As per RBI directives, banks cannot outsource the following areas/functions:

  • Recovery of bad loans. This is because recovery of bad loans is a critical function that requires banks to have a deep understanding of the borrower’s financial situation and the ability to negotiate with them. Outsourcing this function to a third party could compromise the bank’s ability to recover the loan and could also lead to reputational damage.
  • Credit underwriting. This is the process of assessing the creditworthiness of a borrower and deciding whether to extend credit to them. It is a critical function that requires banks to have a deep understanding of the borrower’s financial situation and the ability to assess the risks involved in lending to them. Outsourcing this function to a third party could compromise the bank’s ability to make sound lending decisions and could also lead to losses.
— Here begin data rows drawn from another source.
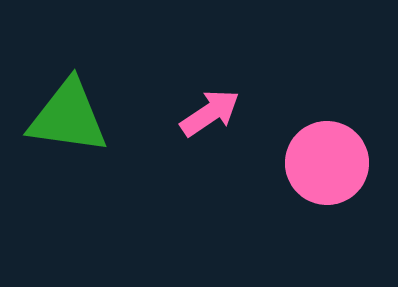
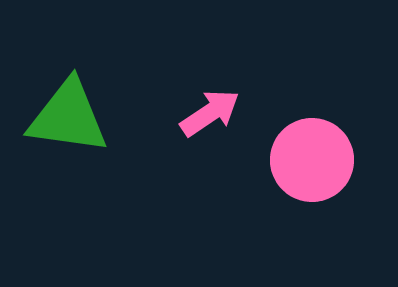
pink circle: moved 15 px left, 3 px up
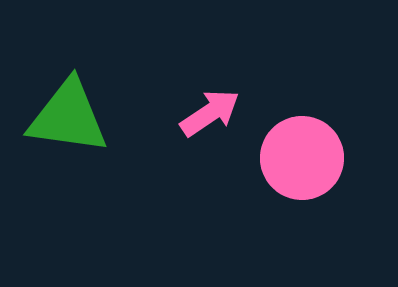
pink circle: moved 10 px left, 2 px up
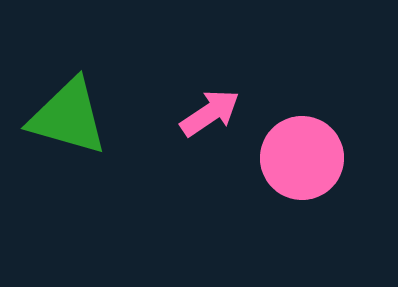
green triangle: rotated 8 degrees clockwise
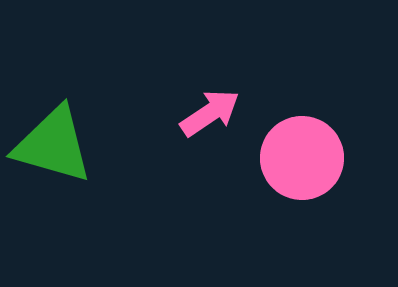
green triangle: moved 15 px left, 28 px down
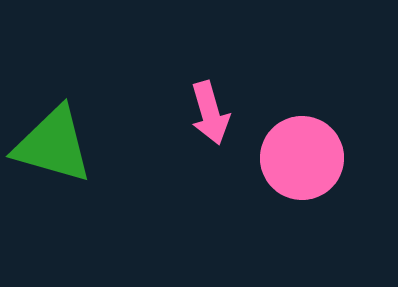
pink arrow: rotated 108 degrees clockwise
  • Treasury operations. This is the process of managing a bank’s liquidity and interest rate risk. It is a critical function that requires banks to have a deep understanding of financial markets and the ability to manage risk. Outsourcing this function to a third party could compromise the bank’s ability to manage its liquidity and interest rate risk and could also lead to losses.
  • Market risk management. This is the process of managing a bank’s exposure to market risk, such as interest rate risk, foreign exchange risk, and equity risk. It is a critical function that requires banks to have a deep understanding of financial markets and the ability to manage risk. Outsourcing this function to a third party could compromise the bank’s ability to manage its market risk and could also lead to losses.
  • Operational risk management. This is the process of identifying, assessing, and controlling operational risk. It is a critical function that requires banks to have a deep understanding of the risks involved in their operations and the ability to manage those risks. Outsourcing this function to a third party could compromise the bank’s ability to manage its operational risk and could also lead to losses.
  • Internal audit. This is the process of assessing the effectiveness of a bank’s internal controls. It is a critical function that helps to ensure that the bank’s operations are conducted in a safe and sound manner. Outsourcing this function to a third party could compromise the bank’s ability to maintain effective internal controls and could also lead to losses.

Banks should carefully consider the risks involved in outsourcing any of these functions before making a decision to do so.